Customer Recovery¶
If you have had an unfortunate incident and deleted all customers the recovery is not as simple as restoring from a backup, if you have had orders or customer creation since your last backup.
Before we start¶
Check if you have had any orders since your last backup.
If you haven't then a full import of the backup will fix any issues.
Starting from backup¶
First backup your current database, we will need the order data later.
Now get your backup of the database and import this into a fresh database, for now we will call this mage_restore.
Next import the dump you took from your current database into another new
database. We do this to ensure data integrity. Call this something like full_restore
Pulling customers from backup¶
From the database we created earlier, mage_restore, we need to extract the customer data.
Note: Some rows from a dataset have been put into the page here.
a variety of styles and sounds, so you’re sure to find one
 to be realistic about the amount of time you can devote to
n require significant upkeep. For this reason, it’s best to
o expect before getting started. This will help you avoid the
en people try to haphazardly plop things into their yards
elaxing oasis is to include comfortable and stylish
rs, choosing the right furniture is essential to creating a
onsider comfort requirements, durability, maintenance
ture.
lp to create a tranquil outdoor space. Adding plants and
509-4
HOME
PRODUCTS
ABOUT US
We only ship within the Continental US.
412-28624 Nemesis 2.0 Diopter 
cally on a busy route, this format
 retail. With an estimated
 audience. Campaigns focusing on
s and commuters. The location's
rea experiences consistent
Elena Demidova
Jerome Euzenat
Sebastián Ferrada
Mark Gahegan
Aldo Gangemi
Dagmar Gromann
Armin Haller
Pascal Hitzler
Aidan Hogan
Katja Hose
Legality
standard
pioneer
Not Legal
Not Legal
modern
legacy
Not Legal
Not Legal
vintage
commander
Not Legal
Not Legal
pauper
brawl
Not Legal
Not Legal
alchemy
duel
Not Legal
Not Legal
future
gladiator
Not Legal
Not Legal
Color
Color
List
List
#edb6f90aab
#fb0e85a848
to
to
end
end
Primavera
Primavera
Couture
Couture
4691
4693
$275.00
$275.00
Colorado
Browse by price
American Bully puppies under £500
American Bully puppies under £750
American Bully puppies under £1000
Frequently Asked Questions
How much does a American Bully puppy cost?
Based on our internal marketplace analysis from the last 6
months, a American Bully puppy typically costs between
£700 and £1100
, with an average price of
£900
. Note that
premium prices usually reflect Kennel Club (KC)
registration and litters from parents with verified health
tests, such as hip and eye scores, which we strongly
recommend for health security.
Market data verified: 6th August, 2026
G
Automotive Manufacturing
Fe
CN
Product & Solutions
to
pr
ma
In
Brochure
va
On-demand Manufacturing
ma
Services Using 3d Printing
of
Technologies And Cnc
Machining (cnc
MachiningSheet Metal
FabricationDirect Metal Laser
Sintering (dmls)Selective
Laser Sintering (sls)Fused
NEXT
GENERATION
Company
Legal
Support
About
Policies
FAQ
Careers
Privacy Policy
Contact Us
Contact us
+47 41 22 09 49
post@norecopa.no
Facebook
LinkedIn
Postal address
This can be done by creating a new sql dump of only the relevant tables.
For our purposes we will use this query:
mysqldump -t --skip-extended-insert mage_restore customer_address_entity customer_address_entity_datetime customer_address_entity_decimal customer_address_entity_int customer_address_entity_text customer_address_entity_varchar customer_entity customer_entity_datetime customer_entity_decimal customer_entity_int customer_entity_text customer_entity_varchar wishlist wishlist_item > customers_restore.sql
--insert-ignore
if you had customer registration after deleting the customers
This will create a new sql file customers_restore.sql
which will hold all
customer data.
Import customers into backup¶
Now we can import the customers back into our backup copy.
This can be done with:
mysql full_restore < customers_restore.sql
Our full_restore
database will now hold all customer data and
all orders.
However, if you will still have orphaned orders as a result of deleting the customer data, and we will fix that in the next step.
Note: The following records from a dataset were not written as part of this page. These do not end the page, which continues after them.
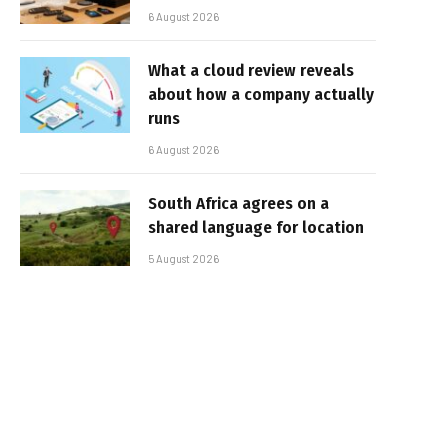
6 August 2026
What a cloud review reveals
about how a company actually
runs
6 August 2026
South Africa agrees on a
shared language for location
5 August 2026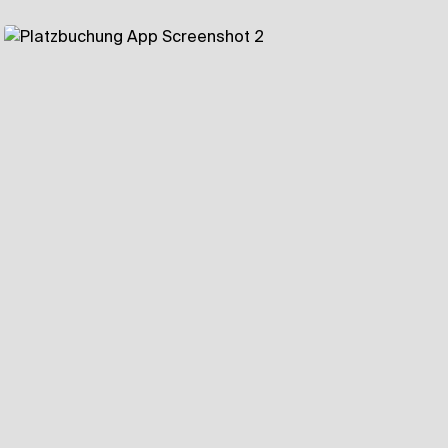
Components of Landingpage
Bentobox
Highlights as list
Feature Page
Testimonials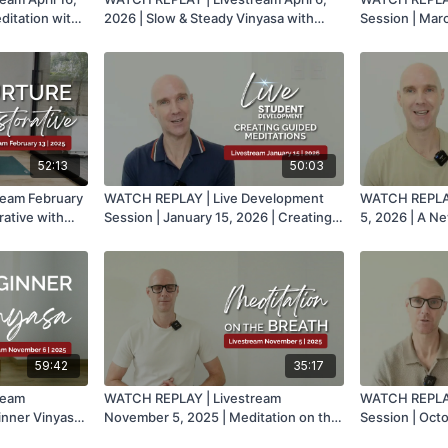
itation with
2026 | Slow & Steady Vinyasa with
Session | Marc
Mark
Theming for Y
52:13
50:03
ream February
WATCH REPLAY | Live Development
WATCH REPLAY
rative with
Session | January 15, 2026 | Creating
5, 2026 | A N
Guided Meditations with Mark
Mark
59:42
35:17
ream
WATCH REPLAY | Livestream
WATCH REPLAY
inner Vinyasa
November 5, 2025 | Meditation on the
Session | Oct
Breath with Mark
Meditation wi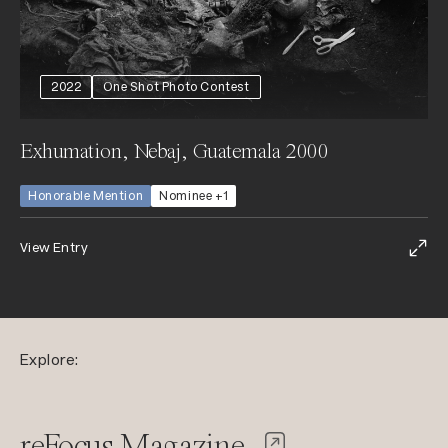
2022
One Shot Photo Contest
Exhumation, Nebaj, Guatemala 2000
Honorable Mention
Nominee +1
View Entry
Explore:
reFocus Magazine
Matching Orders to Customers¶
Because of the customer deletion we will now have orphaned orders, we need to recreate the association between customers and their orders.
This query should correctly associate all orders back to customers:
UPDATE full_restore.sales_order AS orig
INNER JOIN mage_restore.sales_order AS res
ON orig.entity_id=res.entity_id
SET orig.customer_id=res.customer_id;
ignore
to the query if you have some partial data left
Now run the next query in order to add the association back to the order grid:
UPDATE sales_order_grid
INNER JOIN sales_order
ON sales_order_grid.entity_id = sales_order.entity_id
SET sales_order_grid.customer_id = sales_order.customer_id;
Partial data fix¶
If when running the previous query you had to include the ignore
option in your first update query you will need to run another update
query.
This will have been caused by a customer with an account recreating one because theirs was deleted.
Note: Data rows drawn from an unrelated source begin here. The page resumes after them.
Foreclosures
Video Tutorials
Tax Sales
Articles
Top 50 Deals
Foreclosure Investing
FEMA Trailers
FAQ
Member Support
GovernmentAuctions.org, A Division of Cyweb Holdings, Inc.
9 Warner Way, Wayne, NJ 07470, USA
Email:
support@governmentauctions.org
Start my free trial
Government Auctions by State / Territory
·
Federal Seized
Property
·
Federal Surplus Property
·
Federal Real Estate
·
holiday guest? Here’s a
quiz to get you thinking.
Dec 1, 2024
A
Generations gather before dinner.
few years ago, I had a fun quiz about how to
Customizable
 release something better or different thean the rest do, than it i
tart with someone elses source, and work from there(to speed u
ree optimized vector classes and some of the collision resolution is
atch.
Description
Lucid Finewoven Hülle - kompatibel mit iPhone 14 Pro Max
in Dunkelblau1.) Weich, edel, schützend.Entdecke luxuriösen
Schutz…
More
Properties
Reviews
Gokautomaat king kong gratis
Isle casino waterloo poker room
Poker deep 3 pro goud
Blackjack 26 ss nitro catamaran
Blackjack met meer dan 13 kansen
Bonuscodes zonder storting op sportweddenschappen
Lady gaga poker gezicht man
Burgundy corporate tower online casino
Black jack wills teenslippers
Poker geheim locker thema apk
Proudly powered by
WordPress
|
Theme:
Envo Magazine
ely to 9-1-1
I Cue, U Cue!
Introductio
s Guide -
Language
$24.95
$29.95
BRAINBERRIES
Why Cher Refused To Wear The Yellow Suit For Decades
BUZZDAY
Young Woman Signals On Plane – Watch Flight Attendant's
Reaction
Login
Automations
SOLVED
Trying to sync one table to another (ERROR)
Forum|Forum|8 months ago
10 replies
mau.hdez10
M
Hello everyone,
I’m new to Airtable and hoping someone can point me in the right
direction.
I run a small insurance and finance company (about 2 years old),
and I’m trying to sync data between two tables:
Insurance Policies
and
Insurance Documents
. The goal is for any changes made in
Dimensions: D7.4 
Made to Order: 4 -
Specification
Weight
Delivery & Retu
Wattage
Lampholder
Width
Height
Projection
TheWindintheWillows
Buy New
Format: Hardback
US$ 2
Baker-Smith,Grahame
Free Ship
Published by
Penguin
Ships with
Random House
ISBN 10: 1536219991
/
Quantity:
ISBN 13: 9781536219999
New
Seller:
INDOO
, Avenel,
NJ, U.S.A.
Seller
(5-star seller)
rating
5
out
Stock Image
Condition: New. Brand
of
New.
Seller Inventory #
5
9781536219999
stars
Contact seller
We can fix these with the following query:
UPDATE full_restore.sales_order AS orig
INNER JOIN mage_restore.sales_order
AS res ON orig.entity_id=res.entity_id
INNER JOIN mage_restore.customer_entity
AS c ON res.customer_id=c.entity_id
INNER JOIN magento2.customer_entity AS c2 ON c.email=c2.email
SET orig.customer_id=c2.entity_id
WHERE res.customer_id IS NOT NULL AND orig.customer_id IS_NULL;
Data restored¶
We now have a complete copy of all data including orders and customers from before the deletion.
You can now either switch over your magento installation to use full_restore
or
dump it out and reimport it back into your main database.